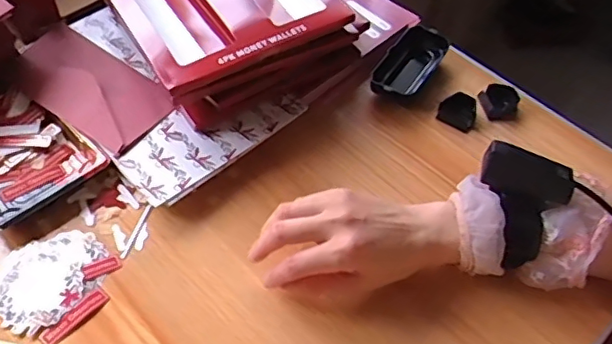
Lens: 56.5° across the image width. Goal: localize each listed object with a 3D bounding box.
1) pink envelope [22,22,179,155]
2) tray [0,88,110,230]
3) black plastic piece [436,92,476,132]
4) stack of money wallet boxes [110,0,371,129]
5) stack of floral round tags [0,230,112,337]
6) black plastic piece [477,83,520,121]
[{"bbox_3d":[-0.219,-0.090,0.574,0.183,0.014,0.089,31,62,20],"label":"pink envelope"},{"bbox_3d":[-0.275,-0.018,0.545,0.111,0.024,0.145,-37,63,-27],"label":"tray"},{"bbox_3d":[0.159,-0.065,0.599,0.038,0.020,0.034,15,53,8],"label":"black plastic piece"},{"bbox_3d":[-0.096,-0.182,0.612,0.212,0.080,0.257,-26,59,-21],"label":"stack of money wallet boxes"},{"bbox_3d":[-0.217,0.086,0.480,0.077,0.005,0.094,31,57,19],"label":"stack of floral round tags"},{"bbox_3d":[0.208,-0.075,0.610,0.041,0.022,0.034,12,53,5],"label":"black plastic piece"}]

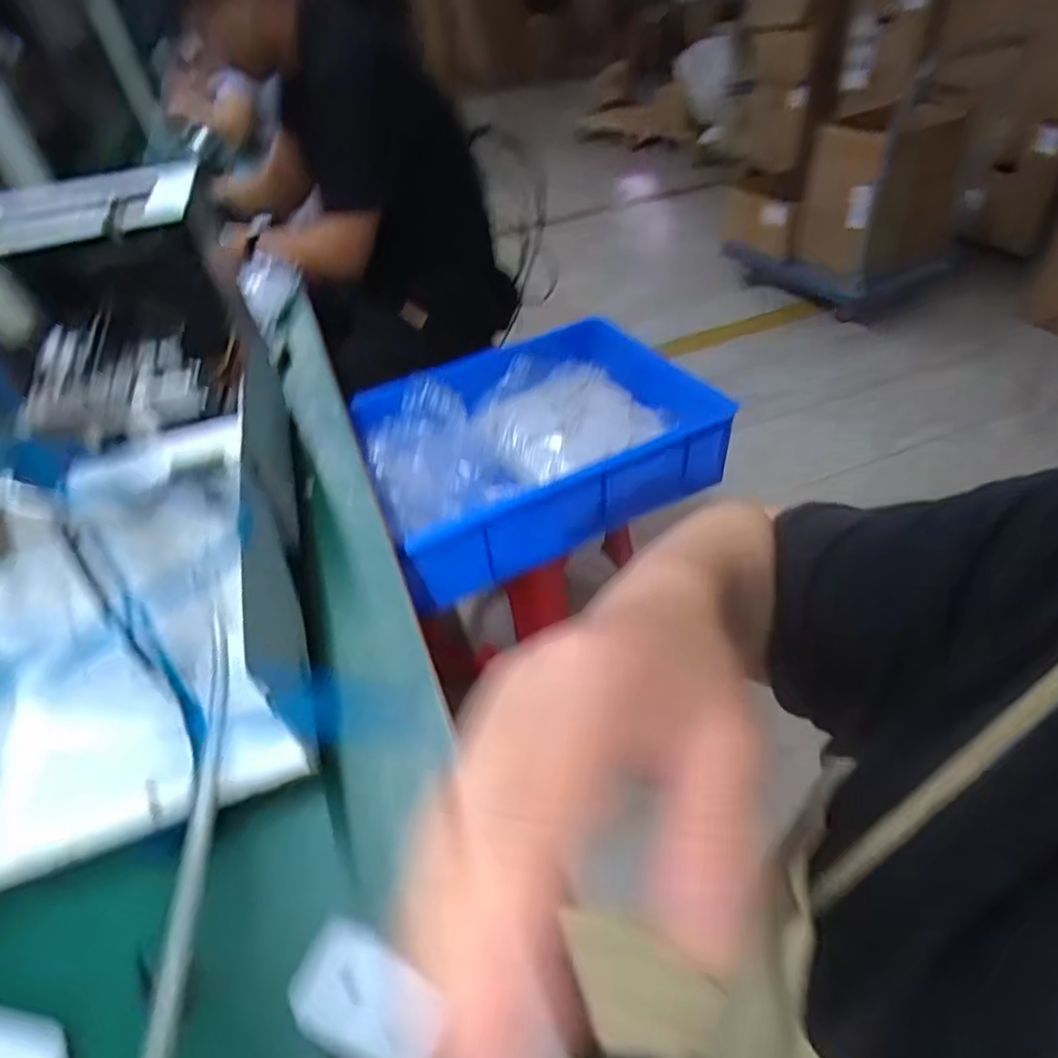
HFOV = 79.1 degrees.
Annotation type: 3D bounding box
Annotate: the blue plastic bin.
[{"bbox_3d":[0.007,-0.152,0.988,0.489,0.142,0.380,-21,45,-14],"label":"blue plastic bin"}]

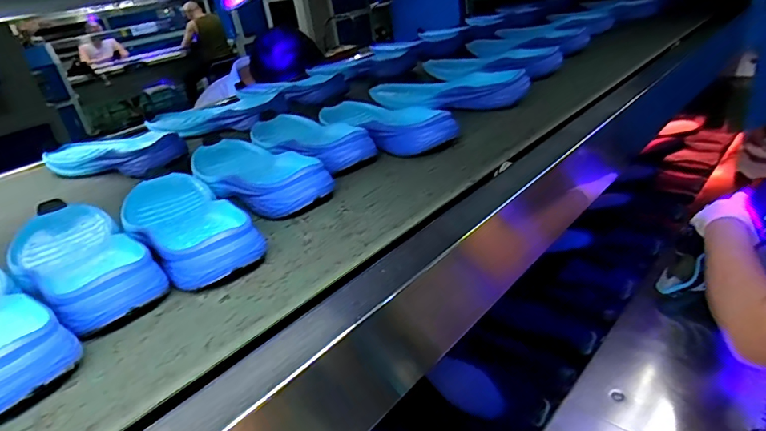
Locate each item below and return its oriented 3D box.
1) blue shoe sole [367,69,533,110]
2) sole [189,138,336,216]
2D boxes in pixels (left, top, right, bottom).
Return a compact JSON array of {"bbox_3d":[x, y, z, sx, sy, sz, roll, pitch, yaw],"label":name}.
[{"bbox_3d":[0.096,-0.199,0.764,0.255,0.042,0.076,3,28,23],"label":"blue shoe sole"},{"bbox_3d":[-0.158,-0.054,0.571,0.090,0.036,0.256,-25,30,-29],"label":"sole"}]

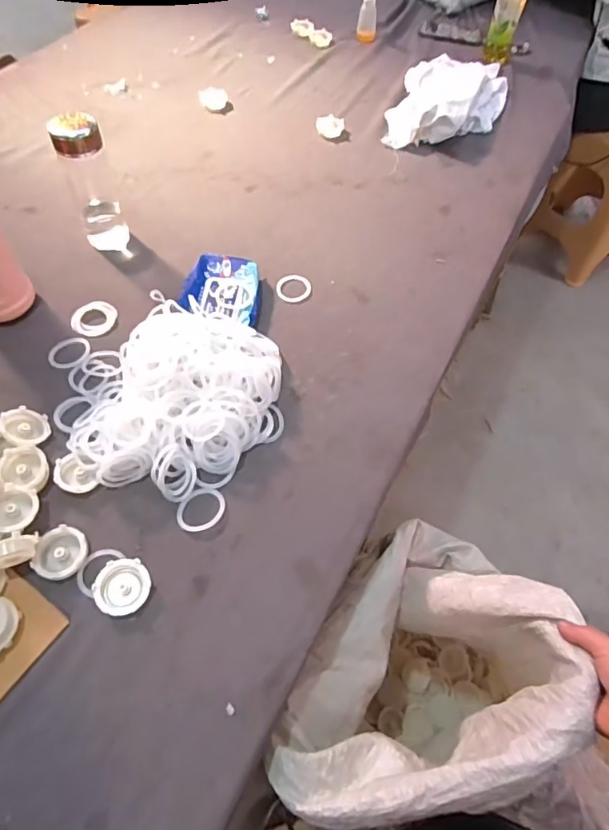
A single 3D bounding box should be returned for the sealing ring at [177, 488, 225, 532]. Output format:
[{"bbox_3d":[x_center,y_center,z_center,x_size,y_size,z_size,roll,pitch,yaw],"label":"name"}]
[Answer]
[{"bbox_3d":[-0.127,0.116,0.630,0.058,0.004,0.053,2,58,-3],"label":"sealing ring"}]

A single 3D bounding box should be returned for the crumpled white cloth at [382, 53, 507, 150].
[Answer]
[{"bbox_3d":[0.341,-0.747,1.179,0.238,0.068,0.465,20,58,8],"label":"crumpled white cloth"}]

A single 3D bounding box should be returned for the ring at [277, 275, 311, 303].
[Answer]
[{"bbox_3d":[-0.017,-0.210,0.849,0.056,0.005,0.063,12,58,3],"label":"ring"}]

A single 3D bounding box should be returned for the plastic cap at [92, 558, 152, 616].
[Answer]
[{"bbox_3d":[-0.200,0.190,0.567,0.057,0.016,0.057,2,58,-3],"label":"plastic cap"}]

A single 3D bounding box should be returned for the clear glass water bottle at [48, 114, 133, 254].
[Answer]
[{"bbox_3d":[-0.337,-0.361,0.817,0.070,0.201,0.071,-19,61,-15],"label":"clear glass water bottle"}]

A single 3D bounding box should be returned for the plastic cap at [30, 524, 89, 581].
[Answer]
[{"bbox_3d":[-0.279,0.159,0.589,0.054,0.020,0.057,2,58,-3],"label":"plastic cap"}]

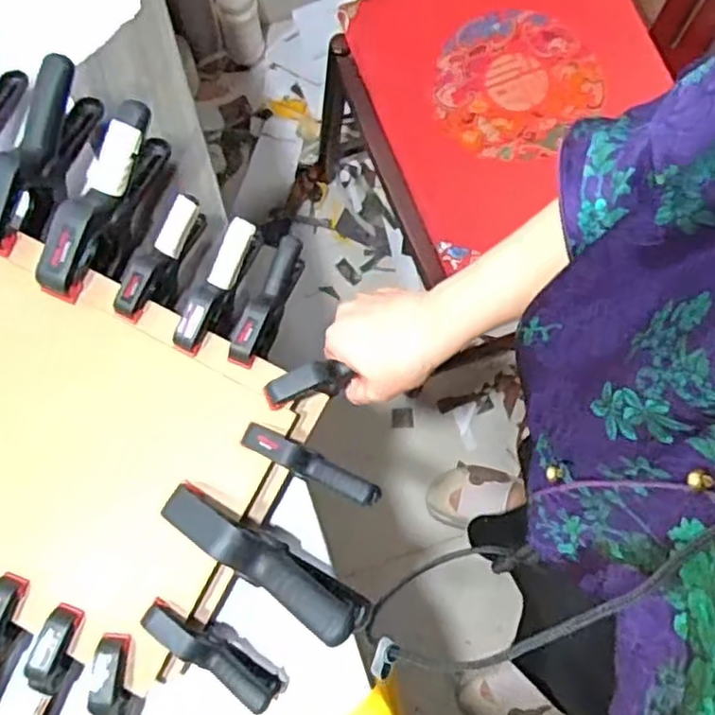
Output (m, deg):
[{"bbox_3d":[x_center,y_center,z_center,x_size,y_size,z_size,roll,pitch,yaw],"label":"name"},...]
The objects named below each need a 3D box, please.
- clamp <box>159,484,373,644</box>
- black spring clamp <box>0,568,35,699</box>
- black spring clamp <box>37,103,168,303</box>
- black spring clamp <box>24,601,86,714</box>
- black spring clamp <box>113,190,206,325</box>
[{"bbox_3d":[-0.067,0.155,0.537,0.170,0.090,0.032,33,79,7],"label":"clamp"},{"bbox_3d":[-0.276,0.226,0.548,0.031,0.039,0.127,17,113,3],"label":"black spring clamp"},{"bbox_3d":[-0.213,-0.127,0.611,0.033,0.123,0.172,21,78,4],"label":"black spring clamp"},{"bbox_3d":[-0.233,0.246,0.543,0.029,0.038,0.123,16,117,3],"label":"black spring clamp"},{"bbox_3d":[-0.165,-0.077,0.612,0.030,0.084,0.113,20,78,4],"label":"black spring clamp"}]

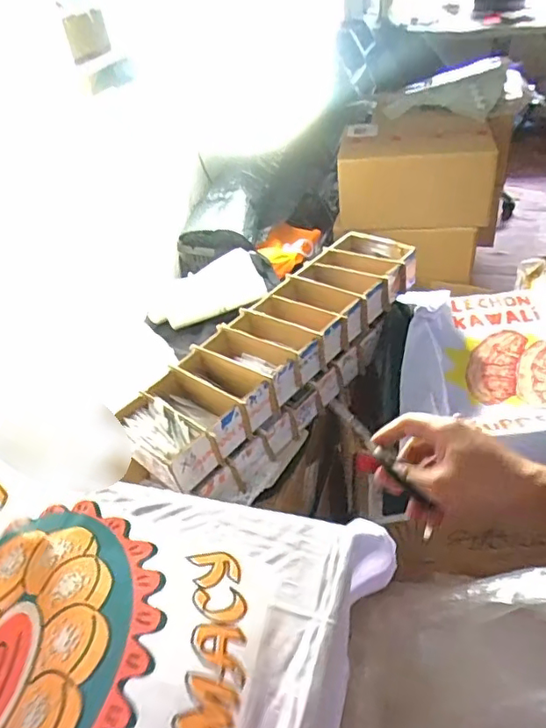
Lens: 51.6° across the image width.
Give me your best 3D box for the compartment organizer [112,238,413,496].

# # # # # # #

Exercise goal:
Scan the listing for the string "Lens". Copy each line that has it.

Response area:
Lens: 56.5° across the image width. Goal: localize each listed object with a 3D bounding box.
Lens: 51.6° across the image width.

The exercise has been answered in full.